------ Data in this exercise ------

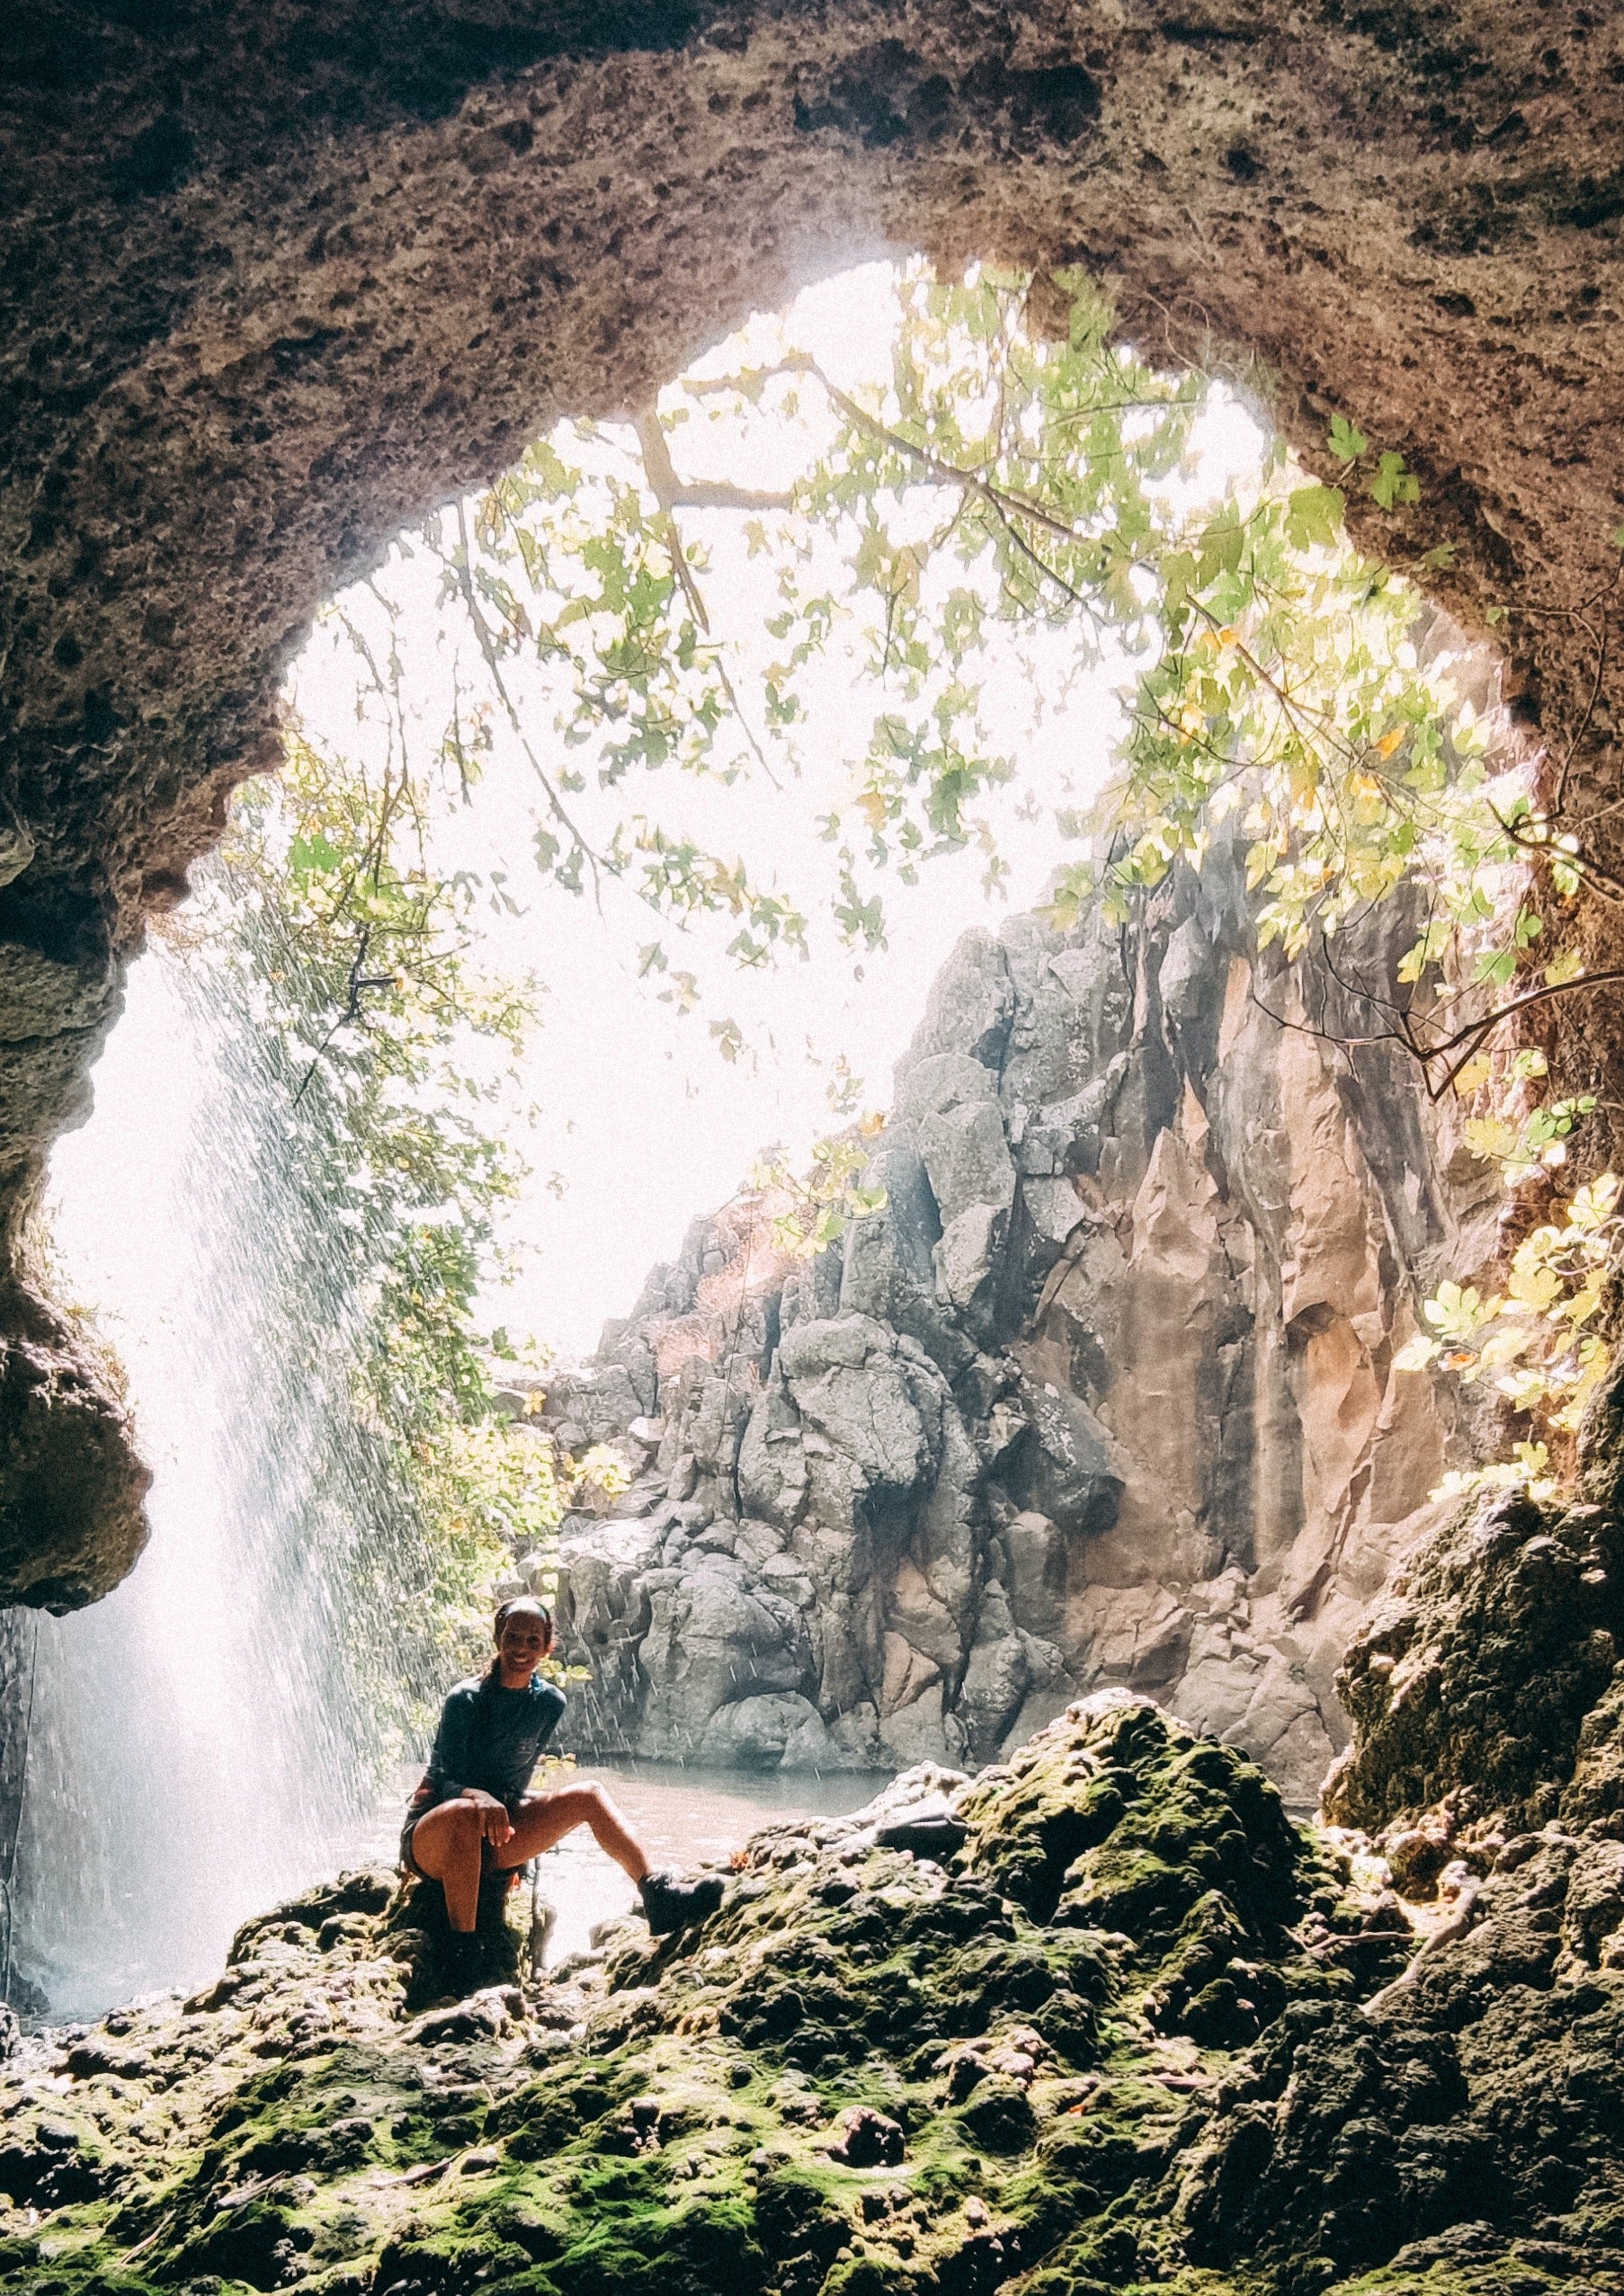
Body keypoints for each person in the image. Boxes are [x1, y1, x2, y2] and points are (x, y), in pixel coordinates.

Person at [400, 1595, 723, 1990]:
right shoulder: (465, 1700)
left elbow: (514, 1782)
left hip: (493, 1836)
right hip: (435, 1838)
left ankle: (659, 1896)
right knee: (467, 1813)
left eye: (532, 1640)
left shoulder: (549, 1703)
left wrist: (524, 1855)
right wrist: (477, 1796)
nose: (521, 1648)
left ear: (547, 1646)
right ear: (498, 1637)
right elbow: (439, 1778)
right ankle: (463, 1953)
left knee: (588, 1795)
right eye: (513, 1637)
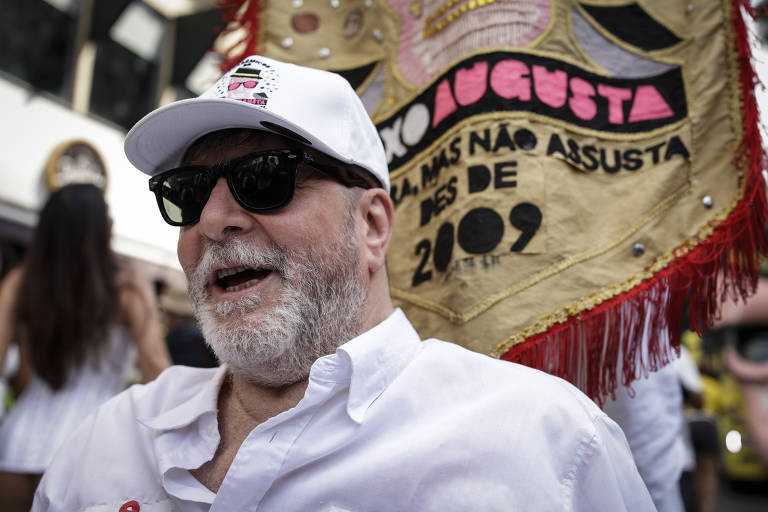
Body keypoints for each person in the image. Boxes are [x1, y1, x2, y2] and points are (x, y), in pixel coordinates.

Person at [32, 56, 655, 511]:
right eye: (187, 195)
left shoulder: (544, 446)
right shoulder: (109, 439)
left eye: (266, 177)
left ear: (373, 226)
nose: (215, 220)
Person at [0, 184, 172, 512]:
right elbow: (155, 368)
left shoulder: (22, 283)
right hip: (93, 446)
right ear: (102, 228)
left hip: (15, 445)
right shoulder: (127, 285)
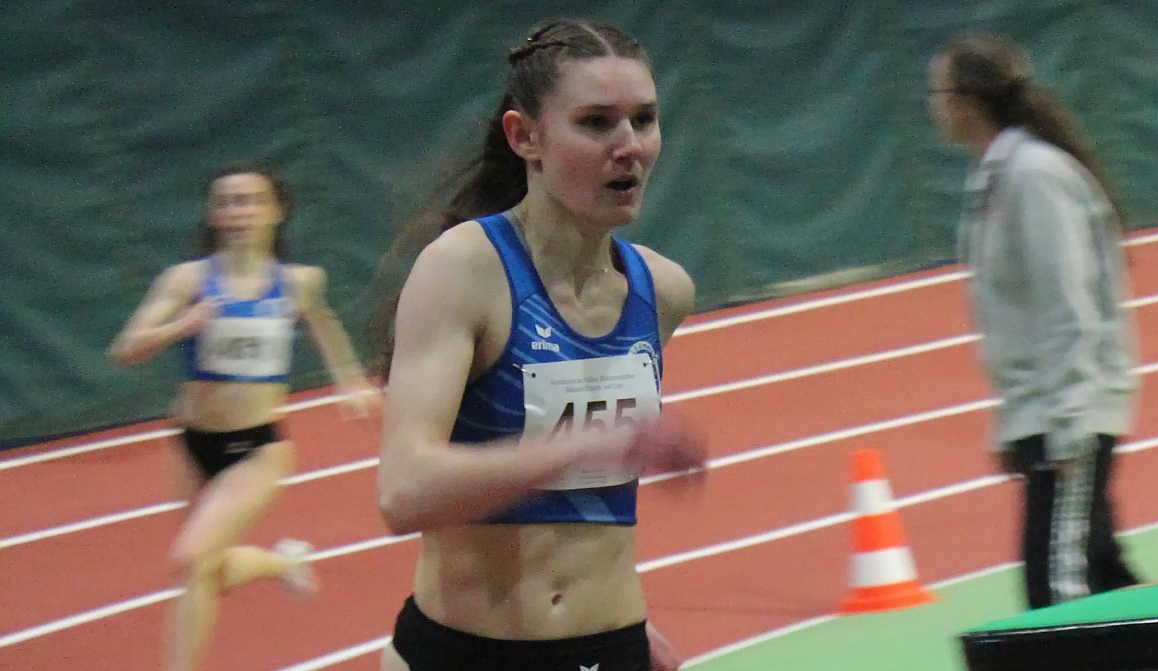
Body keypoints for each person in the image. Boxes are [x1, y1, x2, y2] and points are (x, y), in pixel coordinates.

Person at [370, 18, 708, 671]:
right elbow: (403, 491)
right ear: (525, 137)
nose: (629, 145)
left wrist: (612, 619)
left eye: (644, 119)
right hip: (468, 652)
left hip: (609, 646)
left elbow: (589, 499)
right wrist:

------

▶ _Directions for this task_
Excluding the pictures, transcribe each entry above word for word.

▶ _Exercise solution_
Body keypoints for each person in the image. Boxes are [x1, y1, x2, y2] and points are (x, y), in pixel coordinates.

Person at [400, 1595, 723, 1990]:
right shoulder: (465, 1700)
left elbow: (514, 1782)
left hip: (493, 1836)
right hip: (435, 1838)
left ankle: (659, 1896)
right knee: (467, 1813)
left eye: (532, 1640)
left shoulder: (549, 1703)
left wrist: (524, 1855)
right wrist: (477, 1796)
nose: (521, 1648)
left ear: (547, 1646)
right ear: (498, 1637)
right elbow: (439, 1778)
right ankle: (463, 1953)
left knee: (588, 1795)
right eye: (513, 1637)
Body keypoints for each person in the image. Boxes are [x1, y1, x2, y2] and points are (x, y), in pixel coordinates.

Person at [32, 56, 655, 511]:
right eye: (187, 195)
left shoulder: (544, 446)
right shoulder: (109, 439)
left eye: (266, 177)
left ear: (373, 226)
nose: (215, 220)
Person at [0, 184, 172, 512]:
right elbow: (155, 368)
left shoulder: (22, 283)
right hip: (93, 446)
right ear: (102, 228)
left hip: (15, 445)
right shoulder: (127, 285)
Body keypoints for each person in the image. Boxes are [x1, y1, x2, y2] and points are (x, y), in pixel coordinates.

Person at [370, 18, 708, 671]:
right elbow: (403, 491)
right ear: (525, 137)
nose: (629, 145)
left wrist: (612, 619)
left eye: (644, 119)
right hip: (468, 652)
left hip: (609, 646)
left elbow: (589, 499)
right wrist:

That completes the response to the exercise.